L’Œuvre du patricien de Venise Giorgio Baffo/Confession de l’auteur

Traduction par Guillaume Apollinaire d’après la traduction d’Alcide Bonneau de Raccolta universale delle opere di Giorgio Baffo, éd. 1789.
L’Œuvre du patricien de Venise Giorgio Baffo, Texte établi par Guillaume ApollinaireBibliothèque des curieux, collection Les Maîtres de l’amour (p. 148-149).

CONFESSION DE L’AUTEUR

Mon Père je vous confesse mon péché :
J’ai commis de grosses foutaises en ce monde,
Bien mieux que la moniche m’a plu le rond,
Mais le plus souvent néanmoins j’ai baisé.

Puisque Dieu n’a pas eu pitié de moi,
Puisque me voici au fin fond de la terre
Précipité, et qu’un pêcheur pareil à moi
Il n’y en a jamais eu sous le Ciel,

Figurez-vous que j’ai fait tout ce que peut faire
Un homme qui ne croit pas qu’il y ait
D’autre bien que son ventre et que son oiseau.

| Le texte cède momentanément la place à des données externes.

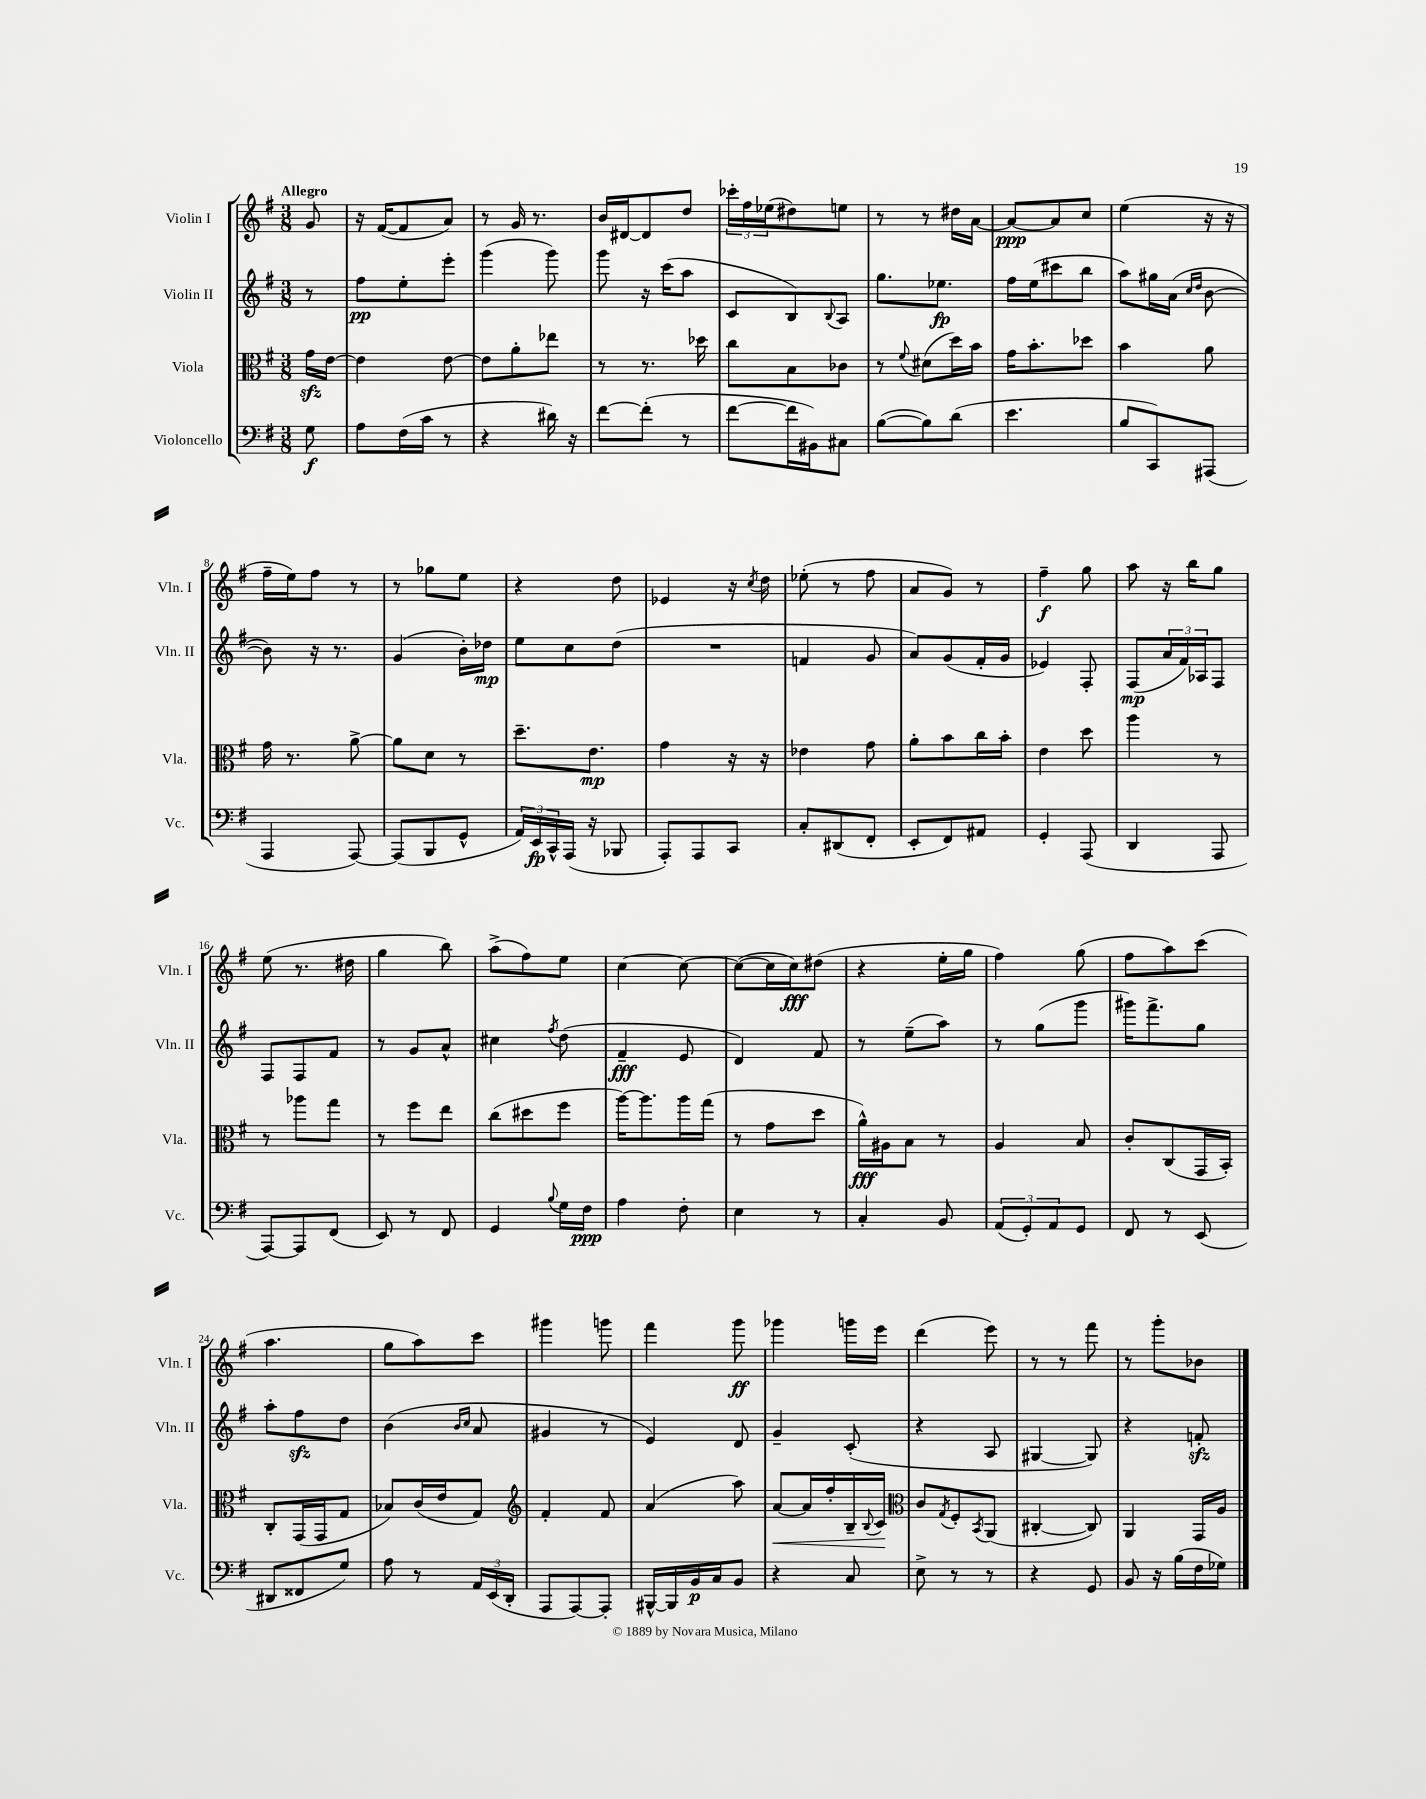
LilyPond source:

<<
\new StaffGroup <<
\new Staff = "s0" \with { instrumentName = "Violin I" shortInstrumentName = "Vln. I" } {
    \clef treble \key g \major \numericTimeSignature \time 3/8 \partial 8 \tempo "Allegro"
    g'8 |
    r16 fis'16~( fis'8 a'8) |
    r8 g'16 r8. |
    b'16 dis'16~ dis'8 d''8 |
    \tuplet 3/2 { ces'''16-. fis''16 ees''16( } dis''8) e''8 |
    r8 r8 dis''16 a'16~ |
    a'8~\ppp a'8 c''8 |
    e''4( r16 r16 |
    fis''16-- e''16) fis''8 r8 |
    r8 ges''8 e''8 |
    r4 d''8 |
    ees'4 r16 \acciaccatura { c''8 } d''16 |
    ees''8-.( r8 fis''8 |
    a'8 g'8) r8 |
    fis''4--\f g''8 |
    a''8 r16 b''16 g''8 |
    e''8( r8. dis''16 |
    g''4 b''8) |
    a''8->( fis''8) e''8 |
    c''4~ c''8~ |
    c''8~( c''16 c''16\fff) dis''8( |
    r4 e''16-. g''16 |
    fis''4) g''8( |
    fis''8 a''8) c'''8( |
    a''4. |
    g''8 a''8) c'''8 |
    gis'''4 g'''8 |
    fis'''4 g'''8\ff |
    ges'''4 g'''16 e'''16 |
    d'''4( e'''8) |
    r8 r8 fis'''8 |
    r8 g'''8-. bes'8 \bar "|." |
}
\new Staff = "s1" \with { instrumentName = "Violin II" shortInstrumentName = "Vln. II" } {
    \clef treble \key g \major \numericTimeSignature \time 3/8 \partial 8
    r8 |
    fis''8\pp e''8-. e'''8-. |
    g'''4( g'''8) |
    g'''8 r16 c'''16( a''8 |
    c'8 b8) \appoggiatura { b8 } a8 |
    g''8. ees''8.\fp |
    fis''16 e''16( cis'''8 b''8 |
    a''8) gis''16 a'16( \grace { c''16 d''16 } b'8~ |
    b'8) r16 r8. |
    g'4( b'16-.) des''16\mp |
    e''8 c''8 d''8( |
    R4. |
    f'4 g'8 |
    a'8) g'8( fis'16-. g'16 |
    ees'4) fis8-. |
    fis8\mp( \tuplet 3/2 { a'16 fis'16) aes16 } fis8 |
    fis8 fis8 fis'8 |
    r8 g'8 a'8-^ |
    cis''4 \acciaccatura { fis''8 } d''8( |
    fis'4--\fff e'8 |
    d'4) fis'8 |
    r8 e''8--( a''8) |
    r8 g''8( g'''8 |
    gis'''16) fis'''8.-> g''8 |
    a''8-. fis''8\sfz d''8 |
    b'4( \grace { b'16 c''16 } a'8 |
    gis'4 r8 |
    e'4) d'8 |
    g'4-- c'8-.( |
    r4 a8 |
    gis4~ gis8) |
    r4 f'8-.\sfz \bar "|." |
}
\new Staff = "s2" \with { instrumentName = "Viola" shortInstrumentName = "Vla." } {
    \clef alto \key g \major \numericTimeSignature \time 3/8 \partial 8
    g'16\sfz e'16~ |
    e'4 e'8~ |
    e'8 a'8-. ees''8 |
    r8 r8. des''16 |
    c''8 b8 ces'8 |
    r8 \appoggiatura { fis'8 } dis'8( d''16) b'16 |
    g'16 b'8.-. des''8 |
    b'4 a'8 |
    g'16 r8. a'8~-> |
    a'8 d'8 r8 |
    d''8.-- e'8.\mp |
    g'4 r16 r16 |
    ees'4 g'8 |
    a'8-. b'8 c''16 b'16-. |
    e'4 d''8 |
    a''4 r8 |
    r8 aes''8 g''8 |
    r8 fis''8 e''8 |
    c''8( dis''8 fis''8 |
    a''16~) a''8. a''16 g''16( |
    r8 g'8 d''8 |
    a'16-^\fff) ais16 b8 r8 |
    a4 b8 |
    c'8-. c8( g,16 b,16-.) |
    c8-. g,16( g,16 g8 |
    bes8) c'16( e'16 g8) |
    \clef treble fis'4-. fis'8 |
    a'4( a''8) |
    a'8~\< a'16 fis''16-. b16-- \appoggiatura { b8 } c'16\! |
    \clef alto c'8 \acciaccatura { g8 } fis8-. \acciaccatura { b,8 } a,8( |
    cis4~-. cis8) |
    a,4 g,16 a16 \bar "|." |
}
\new Staff = "s3" \with { instrumentName = "Violoncello" shortInstrumentName = "Vc." } {
    \clef bass \key g \major \numericTimeSignature \time 3/8 \partial 8
    g8\f |
    a8 fis16( c'16 r8 |
    r4 dis'16) r16 |
    fis'8~ fis'8-.( r8 |
    fis'8~ fis'16 bis,16) cis8 |
    b8~( b8) d'8( |
    e'4. |
    b8 c,8) ais,,8( |
    a,,4 a,,8~) |
    a,,8( b,,8 g,8-^ |
    \tuplet 3/2 { a,16) e,16\fp c,16-^ } a,,16( r16 bes,,8 |
    a,,8-.) a,,8 c,8 |
    c8-. dis,8( fis,8-. |
    e,8-. fis,8) ais,8 |
    g,4-. a,,8( |
    d,4 a,,8 |
    a,,8~) a,,8 fis,8( |
    e,8) r8 fis,8 |
    g,4 \appoggiatura { b8 } g16 fis16\ppp |
    a4 fis8-. |
    e4 r8 |
    c4-. b,8 |
    \tuplet 3/2 { a,8( g,8-.) a,8 } g,8 |
    fis,8 r8 e,8( |
    dis,8 fisis,8 g8) |
    a8 r8 \tuplet 3/2 { a,16 e,16( d,16-. } |
    a,,8 a,,8~) a,,8-. |
    bis,,16~-^ bis,,16 b,16\p c16 b,8 |
    r4 c8 |
    e8-> r8 r8 |
    r4 g,8 |
    b,8 r16 b16( fis16 ges16) \bar "|." |
}
>>
>>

Par cela seul jugez quelle fut ma vie,
Et tirez-en la conséquence que ma cervelle
Est occupée de cent mille foutaises.

CONFESSION DE L’AUTEUR

Réponse du même à son Confesseur

Doucement, doucement, Père, un peu de discrétion ;
Je ne sais trop si la théologie morale
Condamne un homme qui pèche en Sodomie
À se donner du martinet sur le derrière ;

Pour moi, je ne le fais point de profession,
Je bulgarise un tantinet par fantaisie,
Rien que pour montrer la bonne veine en poésie,
Et pour ne point faire tort à ma nation.


Or pour cette bagatelle, à un homme tel que moi,
Me dire de me fouetter ! Oh ! fichtre ! quelle conscience !
Je crois que vous me coïonnez, oui par Dieu !

Pour un cul embroché semblable pénitence !
Je ne la ferais, certes, vrai comme il y a un Dieu,
Si j’avais défoncé le cul à Votre Révérence.